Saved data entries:
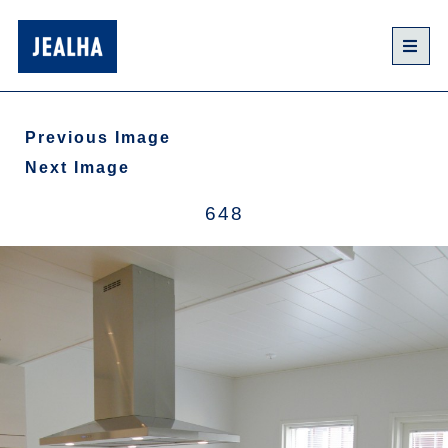
Previous Image
Next Image
648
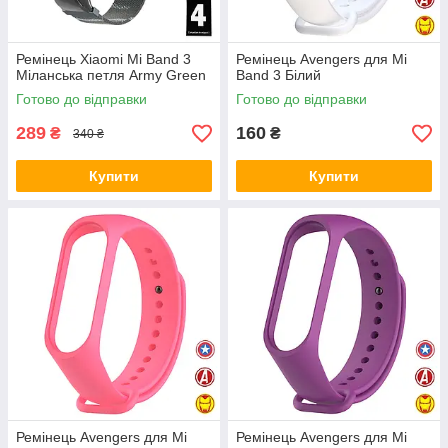
Ремінець Xiaomi Mi Band 3
Ремінець Avengers для Mi
Міланська петля Army Green
Band 3 Білий
Готово до відправки
Готово до відправки
289
160
₴
₴
340 ₴
Купити
Купити
Ремінець Avengers для Mi
Ремінець Avengers для Mi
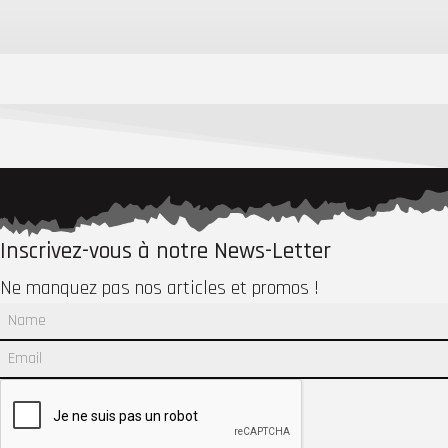
Inscrivez-vous à notre News-Letter
Ne manquez pas nos articles et promos !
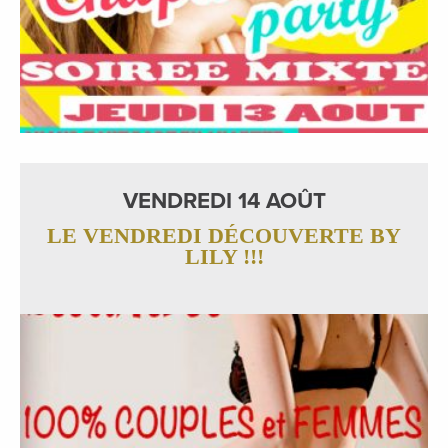
VENDREDI 14 AOÛT
LE VENDREDI DÉCOUVERTE BY
LILY !!!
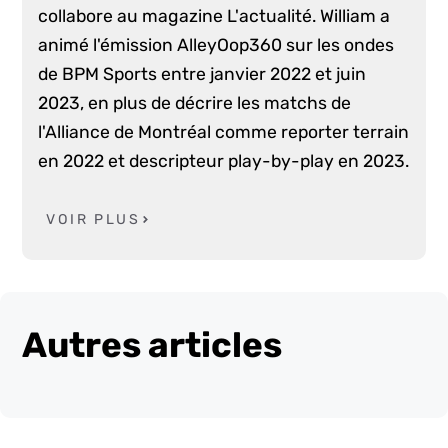
collabore au magazine L'actualité. William a
animé l'émission AlleyOop360 sur les ondes
de BPM Sports entre janvier 2022 et juin
2023, en plus de décrire les matchs de
l'Alliance de Montréal comme reporter terrain
en 2022 et descripteur play-by-play en 2023.
VOIR PLUS
Autres articles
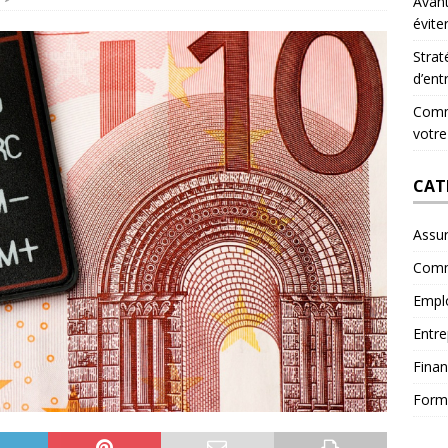
Avant
évite
Strat
d’ent
Comme
votre
CAT
Assu
Comm
Empl
Entre
Fina
Form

Exercise details:
Leave the pictures out and reproduce every record above exactly.

Solution for this task:
Previous Image
Next Image
648
Ремінець Xiaomi Mi Band 3
Ремінець Avengers для Mi
Міланська петля Army Green
Band 3 Білий
Готово до відправки
Готово до відправки
289
160
₴
₴
340 ₴
Купити
Купити
Ремінець Avengers для Mi
Ремінець Avengers для Mi
Inscrivez-vous à notre News-Letter
Ne manquez pas nos articles et promos !
VENDREDI 14 AOÛT
LE VENDREDI DÉCOUVERTE BY
LILY !!!
collabore au magazine L'actualité. William a
animé l'émission AlleyOop360 sur les ondes
de BPM Sports entre janvier 2022 et juin
2023, en plus de décrire les matchs de
l'Alliance de Montréal comme reporter terrain
en 2022 et descripteur play-by-play en 2023.
VOIR PLUS
Autres articles
Avant
évite
Strat
d’ent
Comme
votre
CAT
Assu
Comm
Empl
Entre
Fina
Form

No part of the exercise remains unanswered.